Assignment: What lines in the data hold the string "config"? Show them.

[Stored data entries]
------------------------------------------------
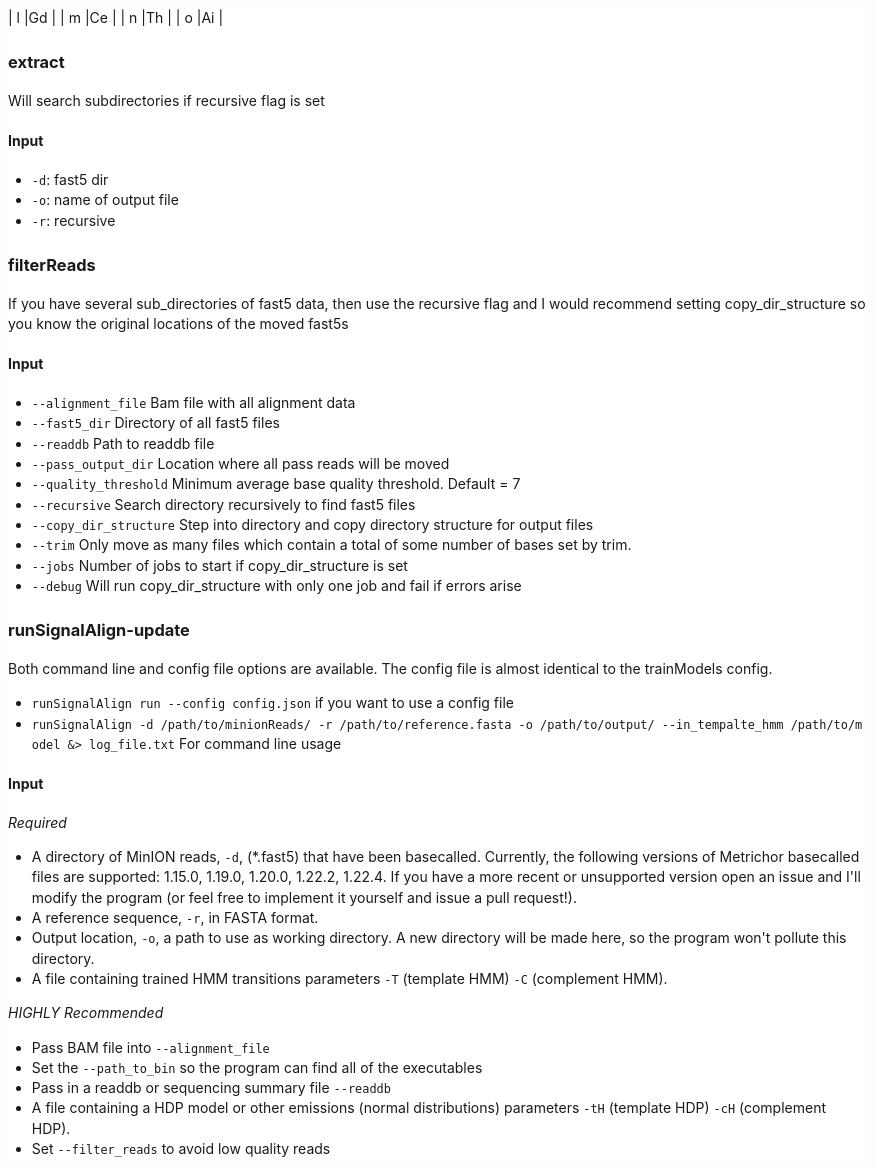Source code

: | l         |Gd |
| m         |Ce |
| n         |Th |
| o         |Ai |


### extract
Will search subdirectories if recursive flag is set
#### Input
* `-d`: fast5 dir
* `-o`: name of output file 
* `-r`: recursive

### filterReads
If you have several sub_directories of fast5 data, then use the recursive flag and I would recommend setting copy_dir_structure so you know the original locations of the moved fast5s
#### Input
*  `--alignment_file` Bam file with all alignment data  
* `--fast5_dir` Directory of all fast5 files  
* `--readdb` Path to readdb file  
* `--pass_output_dir` Location where all pass reads will be moved  
* `--quality_threshold` Minimum average base quality threshold. Default = 7  
* `--recursive` Search directory recursively to find fast5 files  
* `--copy_dir_structure`  Step into directory and copy directory structure for output files  
* `--trim`    Only move as many files which contain a total of some number of bases set by trim.  
* `--jobs`    Number of jobs to start if copy_dir_structure is set  
* `--debug`   Will run copy_dir_structure with only one job and fail if errors arise


### runSignalAlign-update
Both command line and config file options are available. The config file is almost identical to the trainModels config.  
*  `runSignalAlign run --config config.json` if you want to use a config file  
* `runSignalAlign -d /path/to/minionReads/ -r /path/to/reference.fasta -o /path/to/output/ --in_tempalte_hmm /path/to/model &> log_file.txt` For command line usage

#### Input
_Required_
* A directory of MinION reads, `-d`, (*.fast5) that have been basecalled. Currently, the following versions of Metrichor basecalled files are supported: 1.15.0, 1.19.0, 1.20.0, 1.22.2, 1.22.4. If you have a more recent or unsupported version open an issue and I'll modify the program (or feel free to implement it yourself and issue a pull request!). 
* A reference sequence, `-r`, in FASTA format.
* Output location, `-o`, a path to use as working directory. A new directory will be made here, so the program won't pollute this directory.  
* A file containing trained HMM transitions parameters `-T` (template HMM) `-C` (complement HMM).

_HIGHLY Recommended_ 
* Pass BAM file into `--alignment_file`
* Set the `--path_to_bin` so the program can find all of the executables  
* Pass in a readdb or sequencing summary file `--readdb`
* A file containing a HDP model or other emissions (normal distributions) parameters `-tH` (template HDP) `-cH` (complement HDP).
* Set `--filter_reads` to avoid low quality reads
------------------------------------------------
Output below:
Both command line and config file options are available. The config file is almost identical to the trainModels config.  
*  `runSignalAlign run --config config.json` if you want to use a config file  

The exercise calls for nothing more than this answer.